Space combat is a joy. Sure, replaying the same basic mission again and again with a slightly different backdrop can get old, but I almost don't care. Because space combat is so much fun -- and gorgeous, too! It's as if Cryptic brought to life all the space battles my brother and I used to imagine as little kids.

Designing your own alien is a kick. STO retains the absurdly deep customization options for which Cryptic is so well known. Sure, you can stick with a prefab Federation or Klingon race, but it sure is fun to invent your own aquatic purple space insect. Of course, in true Star Trek fashion, you're limited to humanoids that resemble humans in every way but facial features, but still.

The game's episodic nature is also a big plus. Cryptic managed to imbue STO -- well, the Federation side of it, anyway -- with a real sense of storyline. It begins in the tutorial and continues in the end-game STF missions. I don't pretend to have followed every nuance, but the story has kept me interested in the episodic missions long after I otherwise would have stopped completing them...

Dislikes


...Because they all require my least favorite thing in all of STO: ground combat. I've mentioned this before, but I think the phasers-and-fists action in STO is just the worst. It's tedious. It's repetitive. It's aggravating. I often set my away team of four Bridge Officers to attack a group of enemies, then pick up a comic book or alt-tab out to my RSS reader for a few minutes. It takes a while for those dopes to kill everyone, but better them than me.

STO also still lacks some of the basic features MMO players have come to expect. Crafting, for example, consists of spending combinations of raw materials at a series of vendors at the Memory Alpha research station. Only by buying enough items from one tier of vendors can you unlock the next tier. The system is so poorly explained and unrewarding that I only participate in order to clear my inventory of excess mats. And Klingons, meanwhile, still have access to extremely limited PvE content and starship customization options. They're barely even second-class citizens at this point.
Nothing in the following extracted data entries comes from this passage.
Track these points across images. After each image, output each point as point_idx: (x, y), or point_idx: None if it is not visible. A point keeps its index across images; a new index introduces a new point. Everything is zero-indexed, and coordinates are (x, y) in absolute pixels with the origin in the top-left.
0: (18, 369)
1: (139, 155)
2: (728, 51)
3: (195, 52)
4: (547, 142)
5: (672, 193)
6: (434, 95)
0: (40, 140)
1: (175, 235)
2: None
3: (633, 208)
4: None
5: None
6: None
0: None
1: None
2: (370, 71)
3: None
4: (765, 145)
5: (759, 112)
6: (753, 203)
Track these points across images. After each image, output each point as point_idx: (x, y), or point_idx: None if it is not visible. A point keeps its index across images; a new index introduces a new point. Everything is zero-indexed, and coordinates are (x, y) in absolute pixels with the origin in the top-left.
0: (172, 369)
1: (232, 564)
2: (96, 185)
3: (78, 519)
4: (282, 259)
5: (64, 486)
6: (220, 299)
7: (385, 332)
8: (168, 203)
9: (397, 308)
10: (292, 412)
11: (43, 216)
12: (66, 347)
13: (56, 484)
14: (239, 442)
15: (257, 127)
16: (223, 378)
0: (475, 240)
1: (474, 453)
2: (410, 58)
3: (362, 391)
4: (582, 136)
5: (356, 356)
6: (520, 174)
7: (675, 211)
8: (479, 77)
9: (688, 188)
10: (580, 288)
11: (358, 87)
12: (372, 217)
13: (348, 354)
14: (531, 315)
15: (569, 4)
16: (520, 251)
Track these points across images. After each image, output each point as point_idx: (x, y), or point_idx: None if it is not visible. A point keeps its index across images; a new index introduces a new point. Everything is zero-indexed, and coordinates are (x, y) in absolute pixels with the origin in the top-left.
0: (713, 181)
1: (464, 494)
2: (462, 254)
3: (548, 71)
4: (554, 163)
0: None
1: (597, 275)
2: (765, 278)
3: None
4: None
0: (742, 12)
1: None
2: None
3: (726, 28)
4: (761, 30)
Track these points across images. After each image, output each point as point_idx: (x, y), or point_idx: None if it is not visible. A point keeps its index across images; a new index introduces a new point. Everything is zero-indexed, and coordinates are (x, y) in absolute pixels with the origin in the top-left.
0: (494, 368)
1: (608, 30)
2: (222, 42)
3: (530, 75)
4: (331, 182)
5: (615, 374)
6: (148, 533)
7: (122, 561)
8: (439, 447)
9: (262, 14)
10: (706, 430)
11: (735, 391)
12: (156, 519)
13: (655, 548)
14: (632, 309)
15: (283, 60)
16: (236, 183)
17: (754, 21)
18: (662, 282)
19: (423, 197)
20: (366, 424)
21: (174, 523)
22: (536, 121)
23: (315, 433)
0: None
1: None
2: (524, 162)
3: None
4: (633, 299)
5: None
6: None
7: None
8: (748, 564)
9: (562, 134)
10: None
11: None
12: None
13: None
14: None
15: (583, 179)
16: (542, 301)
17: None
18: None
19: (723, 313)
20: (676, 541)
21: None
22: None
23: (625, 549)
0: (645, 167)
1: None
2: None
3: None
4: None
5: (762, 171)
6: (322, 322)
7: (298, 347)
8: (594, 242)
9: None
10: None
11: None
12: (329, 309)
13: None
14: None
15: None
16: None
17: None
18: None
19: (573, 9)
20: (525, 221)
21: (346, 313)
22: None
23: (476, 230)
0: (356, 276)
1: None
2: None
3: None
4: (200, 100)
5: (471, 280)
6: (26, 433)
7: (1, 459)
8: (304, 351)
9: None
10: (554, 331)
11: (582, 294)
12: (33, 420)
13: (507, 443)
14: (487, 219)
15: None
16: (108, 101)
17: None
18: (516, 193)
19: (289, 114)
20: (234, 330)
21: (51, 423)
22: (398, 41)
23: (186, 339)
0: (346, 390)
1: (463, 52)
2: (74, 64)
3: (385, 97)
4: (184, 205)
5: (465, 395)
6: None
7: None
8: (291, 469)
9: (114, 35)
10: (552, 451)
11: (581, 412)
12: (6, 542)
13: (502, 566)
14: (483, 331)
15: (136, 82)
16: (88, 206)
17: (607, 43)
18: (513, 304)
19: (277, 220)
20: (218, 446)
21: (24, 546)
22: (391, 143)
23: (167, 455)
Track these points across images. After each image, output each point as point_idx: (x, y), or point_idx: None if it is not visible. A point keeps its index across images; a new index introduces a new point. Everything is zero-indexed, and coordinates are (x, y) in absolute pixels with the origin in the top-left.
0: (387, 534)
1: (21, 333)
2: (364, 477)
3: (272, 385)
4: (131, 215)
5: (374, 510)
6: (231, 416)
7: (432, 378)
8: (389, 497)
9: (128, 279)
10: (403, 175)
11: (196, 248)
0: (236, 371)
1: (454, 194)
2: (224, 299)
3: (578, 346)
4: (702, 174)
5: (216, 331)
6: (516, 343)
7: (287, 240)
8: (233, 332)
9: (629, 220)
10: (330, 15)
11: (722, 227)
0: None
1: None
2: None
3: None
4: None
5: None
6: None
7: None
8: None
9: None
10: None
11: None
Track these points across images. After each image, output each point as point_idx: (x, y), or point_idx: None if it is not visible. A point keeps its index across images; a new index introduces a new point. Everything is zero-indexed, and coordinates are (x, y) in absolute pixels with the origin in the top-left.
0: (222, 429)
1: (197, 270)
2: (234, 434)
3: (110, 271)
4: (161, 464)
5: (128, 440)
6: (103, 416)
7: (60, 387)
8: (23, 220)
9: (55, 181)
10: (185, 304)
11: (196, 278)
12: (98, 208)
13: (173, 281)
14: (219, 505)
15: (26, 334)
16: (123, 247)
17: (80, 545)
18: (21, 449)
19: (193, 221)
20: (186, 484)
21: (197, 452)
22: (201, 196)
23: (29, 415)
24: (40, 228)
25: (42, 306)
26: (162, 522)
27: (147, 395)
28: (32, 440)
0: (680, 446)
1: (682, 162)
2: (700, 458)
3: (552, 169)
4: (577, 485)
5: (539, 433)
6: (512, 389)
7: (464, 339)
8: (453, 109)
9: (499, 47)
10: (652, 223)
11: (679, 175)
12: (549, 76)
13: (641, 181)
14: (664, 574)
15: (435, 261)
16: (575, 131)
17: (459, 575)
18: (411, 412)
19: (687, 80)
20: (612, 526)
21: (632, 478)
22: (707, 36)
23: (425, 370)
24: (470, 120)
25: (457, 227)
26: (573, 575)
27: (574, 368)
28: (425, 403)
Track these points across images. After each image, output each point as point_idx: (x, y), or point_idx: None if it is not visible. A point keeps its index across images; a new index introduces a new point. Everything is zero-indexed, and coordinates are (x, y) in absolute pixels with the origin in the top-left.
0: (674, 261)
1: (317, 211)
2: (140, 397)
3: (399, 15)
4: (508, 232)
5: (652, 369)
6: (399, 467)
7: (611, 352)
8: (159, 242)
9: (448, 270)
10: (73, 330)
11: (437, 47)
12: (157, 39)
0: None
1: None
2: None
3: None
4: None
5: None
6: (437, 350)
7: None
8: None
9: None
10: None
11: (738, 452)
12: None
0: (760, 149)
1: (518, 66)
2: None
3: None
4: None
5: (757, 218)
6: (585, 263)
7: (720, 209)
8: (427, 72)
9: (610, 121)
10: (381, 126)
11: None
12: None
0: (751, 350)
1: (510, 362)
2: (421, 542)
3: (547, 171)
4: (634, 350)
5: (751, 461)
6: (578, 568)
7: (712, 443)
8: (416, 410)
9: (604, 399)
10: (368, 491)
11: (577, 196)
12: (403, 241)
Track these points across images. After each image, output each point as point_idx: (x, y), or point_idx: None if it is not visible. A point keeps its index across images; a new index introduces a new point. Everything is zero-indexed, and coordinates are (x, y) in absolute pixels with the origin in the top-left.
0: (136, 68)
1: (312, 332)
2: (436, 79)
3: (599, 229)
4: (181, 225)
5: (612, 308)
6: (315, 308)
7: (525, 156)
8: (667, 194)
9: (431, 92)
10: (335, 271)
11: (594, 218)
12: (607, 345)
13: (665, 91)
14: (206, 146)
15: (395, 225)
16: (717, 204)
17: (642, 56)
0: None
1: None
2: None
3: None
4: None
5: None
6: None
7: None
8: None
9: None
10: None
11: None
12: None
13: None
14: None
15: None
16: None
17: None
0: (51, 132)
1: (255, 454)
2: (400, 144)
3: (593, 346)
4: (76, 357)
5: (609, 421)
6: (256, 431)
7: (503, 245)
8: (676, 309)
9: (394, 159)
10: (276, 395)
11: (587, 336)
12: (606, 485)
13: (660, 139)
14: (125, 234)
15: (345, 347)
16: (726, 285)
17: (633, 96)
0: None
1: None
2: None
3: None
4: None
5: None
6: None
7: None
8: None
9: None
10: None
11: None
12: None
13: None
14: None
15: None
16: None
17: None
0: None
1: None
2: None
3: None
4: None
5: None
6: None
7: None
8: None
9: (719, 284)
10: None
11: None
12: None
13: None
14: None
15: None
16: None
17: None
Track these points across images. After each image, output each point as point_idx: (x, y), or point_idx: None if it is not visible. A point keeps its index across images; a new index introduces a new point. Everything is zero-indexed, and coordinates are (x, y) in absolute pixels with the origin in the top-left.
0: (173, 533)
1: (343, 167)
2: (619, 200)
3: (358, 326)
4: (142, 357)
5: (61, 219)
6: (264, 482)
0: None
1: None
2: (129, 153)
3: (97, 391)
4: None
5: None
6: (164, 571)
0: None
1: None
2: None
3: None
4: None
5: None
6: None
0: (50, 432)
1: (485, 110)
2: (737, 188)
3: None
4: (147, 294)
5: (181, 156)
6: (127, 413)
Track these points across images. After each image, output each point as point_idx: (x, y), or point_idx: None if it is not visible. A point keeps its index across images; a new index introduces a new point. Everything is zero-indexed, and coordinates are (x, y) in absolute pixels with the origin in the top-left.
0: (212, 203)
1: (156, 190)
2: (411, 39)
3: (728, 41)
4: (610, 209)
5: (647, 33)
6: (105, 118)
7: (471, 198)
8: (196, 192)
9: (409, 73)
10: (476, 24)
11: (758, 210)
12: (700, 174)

But really, don't let my griping turn you off to STO. I gripe about everything. Example: I enjoyed a perfectly fine dinner of pork lo mein last night, but still I griped that the pork wasn't the shape I wanted. (I like when it's cubed, not cut into strips!) So check out some of Massively's previous STO coverage and peak into the game's bright future.

Massively on STO

With guides, interviews and more, we've had our eyes on STO for a good long while. Please enjoy Massively's wealth of STO knowledge, and of course check out a new Captain's Log every Thursday!


The Future of

STO

I'm sure I seem awfully pessimistic, but I think we can look forward to plenty of fun times with STO. Cryptic have big plans and bigger ambitions for this game. Season One proved they're not all talk, and another STF and changes to the Memory Alpha crafting system are on their way. But it's a steep hill to climb here. Anti-Cryptic hate seems powerful even when they haven't earned it. And many STO players feel the company has earned plenty for any number of reasons: the microtransactions, the game's quick release, the short-changing of Klingons.

But STO has already made healthy progress in its first three months of life. I for one can't wait to see what Cryptic have in store for us next!